How would you write the general formula in terms of ${\displaystyle q}$? 64.134.228.55 (talk) 01:39, 2 August 2011 (UTC)[reply]

In a proof by induction, it should not be necessary to prove the result for q = 3. A proof by induction usually requires a step showing that if the result is true for a given value of q then it is necessarily true for "q+1". That is, you need to prove that assuming the result for ${\displaystyle \sum _{k=0}^{n}q^{k}}$ implies the result for ${\displaystyle \sum _{k=0}^{n}(q+1)^{k}}$. I think I would avoid using numbers in base q if possible. As mentioned by 64.134.228.55 above, you have not stated what general result you are trying to prove. Dbfirs 07:05, 2 August 2011 (UTC)[reply]

This brings me back to the time, in a distant past, when I discovered (or just proved?) the formula for a geometric sum by considering bases. But treating this rigorously, there is no a priori assurance that bases "work", and in fact development of a theory of bases would probably make heavy use of the sum formula itself. So it's best not to use bases in a "proof", but if the audience is familiar with them it will be illustrative to discuss bases and see how it all fits together.

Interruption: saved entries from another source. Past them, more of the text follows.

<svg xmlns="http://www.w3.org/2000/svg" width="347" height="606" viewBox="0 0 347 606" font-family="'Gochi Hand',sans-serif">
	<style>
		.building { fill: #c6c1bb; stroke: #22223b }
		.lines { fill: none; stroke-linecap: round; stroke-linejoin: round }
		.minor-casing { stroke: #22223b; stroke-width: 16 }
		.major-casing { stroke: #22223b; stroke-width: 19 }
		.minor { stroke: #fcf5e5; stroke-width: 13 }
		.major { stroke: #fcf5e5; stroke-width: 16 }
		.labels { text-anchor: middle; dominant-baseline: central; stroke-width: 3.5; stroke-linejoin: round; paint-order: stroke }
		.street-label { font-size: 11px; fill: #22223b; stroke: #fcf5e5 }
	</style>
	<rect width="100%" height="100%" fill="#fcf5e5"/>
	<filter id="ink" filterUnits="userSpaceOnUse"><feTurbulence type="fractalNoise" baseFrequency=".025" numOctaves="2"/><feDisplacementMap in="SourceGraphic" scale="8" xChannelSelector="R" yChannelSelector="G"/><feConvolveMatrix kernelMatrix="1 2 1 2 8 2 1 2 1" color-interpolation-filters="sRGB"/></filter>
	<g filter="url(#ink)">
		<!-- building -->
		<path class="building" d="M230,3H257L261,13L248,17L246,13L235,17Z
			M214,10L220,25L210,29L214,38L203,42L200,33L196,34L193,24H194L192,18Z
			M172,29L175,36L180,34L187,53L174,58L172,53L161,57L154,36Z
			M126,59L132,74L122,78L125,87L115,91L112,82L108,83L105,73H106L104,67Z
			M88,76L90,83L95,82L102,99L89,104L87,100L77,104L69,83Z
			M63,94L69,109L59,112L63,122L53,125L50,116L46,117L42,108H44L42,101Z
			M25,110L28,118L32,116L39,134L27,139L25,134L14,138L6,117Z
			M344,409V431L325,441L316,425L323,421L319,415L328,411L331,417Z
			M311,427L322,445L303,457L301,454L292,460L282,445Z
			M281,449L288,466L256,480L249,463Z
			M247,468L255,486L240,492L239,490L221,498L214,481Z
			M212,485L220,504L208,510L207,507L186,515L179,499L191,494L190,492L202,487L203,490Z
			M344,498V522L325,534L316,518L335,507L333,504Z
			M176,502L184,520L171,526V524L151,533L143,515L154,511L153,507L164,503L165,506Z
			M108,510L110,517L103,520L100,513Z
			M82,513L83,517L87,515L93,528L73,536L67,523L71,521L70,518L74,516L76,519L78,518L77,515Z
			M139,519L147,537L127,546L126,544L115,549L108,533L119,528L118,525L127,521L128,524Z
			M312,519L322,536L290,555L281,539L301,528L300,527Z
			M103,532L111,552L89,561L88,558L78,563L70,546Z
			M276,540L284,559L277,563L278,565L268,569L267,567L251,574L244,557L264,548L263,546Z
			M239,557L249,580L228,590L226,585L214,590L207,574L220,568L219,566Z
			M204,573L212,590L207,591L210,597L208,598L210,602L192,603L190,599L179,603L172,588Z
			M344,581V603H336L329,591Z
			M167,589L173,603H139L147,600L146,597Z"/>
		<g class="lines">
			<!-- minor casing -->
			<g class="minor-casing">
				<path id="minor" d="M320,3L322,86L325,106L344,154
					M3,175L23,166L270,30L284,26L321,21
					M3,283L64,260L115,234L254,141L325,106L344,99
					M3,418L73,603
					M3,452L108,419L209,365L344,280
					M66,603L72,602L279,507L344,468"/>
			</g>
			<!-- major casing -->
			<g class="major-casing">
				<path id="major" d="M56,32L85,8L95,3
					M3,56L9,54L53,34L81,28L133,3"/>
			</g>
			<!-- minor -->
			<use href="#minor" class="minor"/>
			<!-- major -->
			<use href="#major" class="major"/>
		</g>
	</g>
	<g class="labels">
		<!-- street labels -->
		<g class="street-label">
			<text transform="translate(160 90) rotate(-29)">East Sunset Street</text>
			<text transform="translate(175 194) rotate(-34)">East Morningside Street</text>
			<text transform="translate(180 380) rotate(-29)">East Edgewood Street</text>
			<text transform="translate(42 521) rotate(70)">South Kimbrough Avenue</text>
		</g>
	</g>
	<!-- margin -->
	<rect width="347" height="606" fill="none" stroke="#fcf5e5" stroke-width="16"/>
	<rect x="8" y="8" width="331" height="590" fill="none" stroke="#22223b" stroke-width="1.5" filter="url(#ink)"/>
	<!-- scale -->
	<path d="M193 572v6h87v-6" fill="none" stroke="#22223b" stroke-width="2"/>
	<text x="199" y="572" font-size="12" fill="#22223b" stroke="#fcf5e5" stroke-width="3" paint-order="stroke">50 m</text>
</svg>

For every q you can show by induction on n that the formula holds. I don't know of a way to show it by induction on q. In any case, a simpler proof than induction is to show that ${\displaystyle Sq-S}$ telescopes and is equal to ${\displaystyle q^{n+1}-1}$. -- Meni Rosenfeld (talk) 07:17, 2 August 2011 (UTC)[reply]

Agree with Meni there. There's not much point doing it for q an integer your way though it does give assurance the formula might be right. You'd still have to then do it for real numbers like q=1.234 for instance. Dmcq (talk) 07:21, 2 August 2011 (UTC)[reply]

On the other hand, I assume your audience will be familiar with base 10, so it might help to lead in with an example 111...1 = (10k-1)/9. To Dmcq, there is a theory of fractional bases which works when q is any real number greater than 1. It gets interesting when q is a Pisot–Vijayaraghavan number, see for example Golden ratio base.

Thanks, the Pisot–Vijayaraghavan problem sounds interesting Dmcq (talk) 08:20, 2 August 2011 (UTC)[reply]

Although Meni Rosenfeld already explained this proof, there happens to be an article (of course) which goes into a little more detail: Geometric_progression#Geometric_series. Rckrone (talk) 01:54, 4 August 2011 (UTC)[reply]